Change is afoot!

Zoltan Zavody, strategy manager at the Energy Saving Trust, examines how sustainable planning plays a crucial role in the development of sustainable communities.

Climate change is one of the greatest threats facing our planet and, while we all recognise the environmental impact of the cars we drive, the energy we use and the refuse we dump, buildings are not always immediately considered to be a factor.

Planning Policy Statement (PPS) 1 for England states that sustainable development is now “the core principle underpinning planning”. It goes further than general statements around sustainable development, and explicitly mentions climate change as something that needs to be addressed.

It aims to ensure that “development plans contribute to global sustainability by addressing the causes and potential impacts of climate change.”

As the document establishing the government’s over-arching planning policy, PPS1 needs to be taken into account when considering all other planning policies and guidance. The Statement requires regional and local planning bodies to “ensure that development plans contribute to global sustainability by addressing the causes and potential impacts of climate change”.

Great and small

Although PPS 1 is relevant to decisions on large-scale renewable energy generation, such as wind farms, it is equally applicable to smaller-scale issues that affect business and industry.

These include the promotion of:

  • energy-efficient buildings,
  • the use of combined heat and power,
  • low-carbon energy schemes,
  • small-scale renewables,
  • reduction of the need to travel by private car.

    Unfortunately, as advice is only clearly available on renewable energy (PPS 22), and because there is no PPS on other aspects of sustainable energy, progressive sustainable policies have traditionally been adopted with a certain degree of caution.

    Two primary areas of confusion have arisen as a consequence: energy efficiency is perceived to be adequately covered by the Building Regulations and to require no planning intervention; and, secondly, planning is often thought of in terms of the most narrow definition of land use.

    With regard to the first area, although PPS 1 requires planning policies not to undermine the Building Regulations, the Energy Saving Trust (EST) believes that requiring high-performance buildings in some locations does not so much “undermine” the Building Regulations as complement them, and is therefore perfectly legitimate.

    Building Regulations are, of necessity, the minimum legal requirement that must be achieved across the whole of the country to which they apply and cannot require higher standards according to local circumstances. This is where the planning system must come in, to ensure the standards required in any one area are locally (or regionally) appropriate, and not the legal minimum.

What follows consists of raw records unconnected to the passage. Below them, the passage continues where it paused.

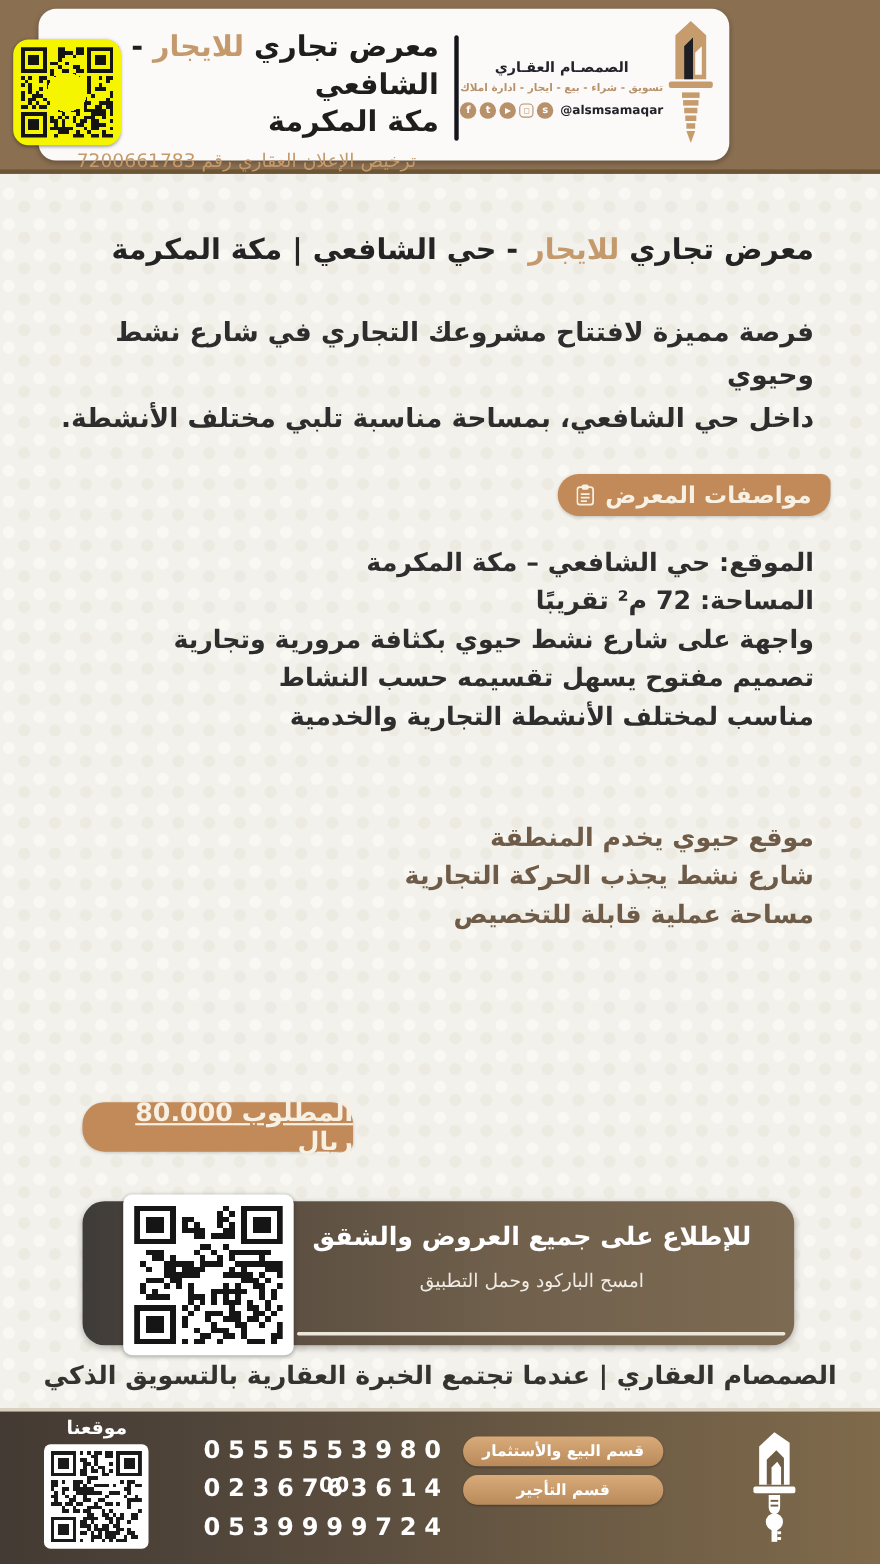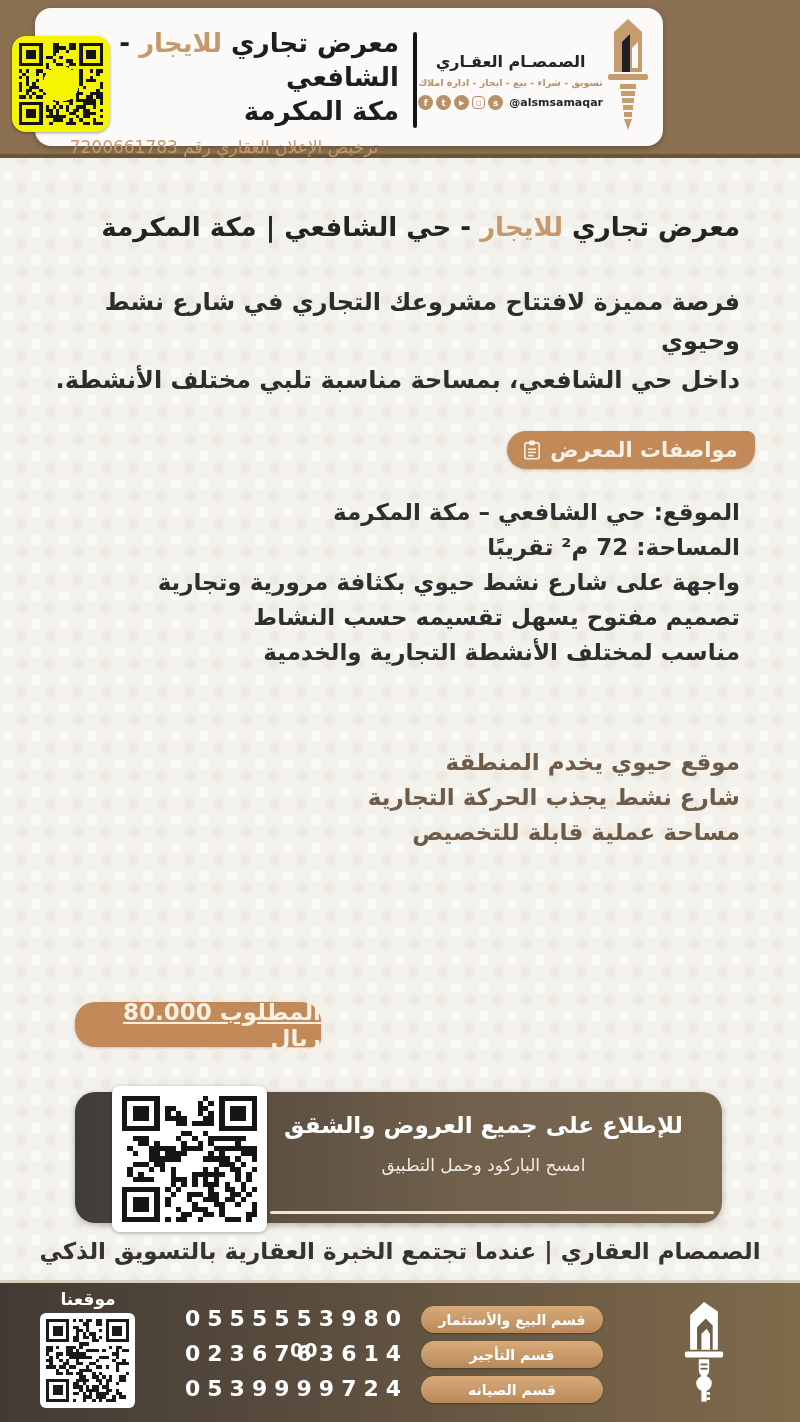--- a/index.html
+++ b/index.html
@@ -19,7 +19,7 @@
   .brand-sec{display:flex;width:228px;align-items:center;}
   .sword-head{width:50px;height:122px;flex:0 0 50px;}
   .brand-text{flex:1;text-align:center;padding-top:8px;}
-  .brand-ar{font-size:16px;font-weight:700;color:#23232b;}
+  .brand-ar{font-size:13px;font-weight:700;color:#23232b;}
   .brand-en{font-size:14px;font-weight:700;color:#b8916b;margin-top:3px;letter-spacing:.5px;}
   .brand-services{font-size:9.5px;color:#b8916b;margin-top:6px;font-weight:700;}
   .social{direction:ltr;display:flex;align-items:center;justify-content:center;gap:3px;margin-top:7px;}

    On the second area of confusion, not only does PPS 1 specifically state that development plans should address the causes of climate change (and the technologies that should be encouraged by the planning system), it also makes it clear that planning is about “high-quality and inclusive design [that] goes far beyond aesthetic considerations”.

    The EST takes the view that, in order to make quite sure that sustainable energy considerations can be vigorously pursued in the making of planning decisions, sustainable energy itself needs to be identified as a priority in the Local Development Framework and the Regional Spatial Strategy.

    A full Planning Policy Statement on sustainable energy, along the lines of PPS 22 but covering all forms of energy generation and use, would help to dispel any confusion, so that all planners might fulfil their potential in helping England and the UK reach its long-term climate change objectives.

    Making a difference

    EST is therefore keen to highlight the notion that a few key policies, if worked up principally within the Local Development Framework, could make a real difference to the impact of sustainable planning. These key policies include:

  • An acknowledgement that regional planning can and must address climate change issues beyond any minimum requirements that may be laid down in national legislation, and that planning policies and decisions have a role to play in setting local authorities on course to reducing their carbon dioxide emissions by 60% by 2050;
  • A requirement that all new buildings should be required to meet an energy performance standard significantly above extant Building Regulations;
  • An expectation that all new developments should generate a percentage, say 10%, of their power from on-site renewable energy sources; and,
  • A requirement that the need for day-to-day travel should be minimised by the inclusion of a comprehensive public transport infrastructure for when travel is necessary.

    For new non-residential developments, fully worked-up travel plans should be included, setting out how employees and others can most sustainably reach the development.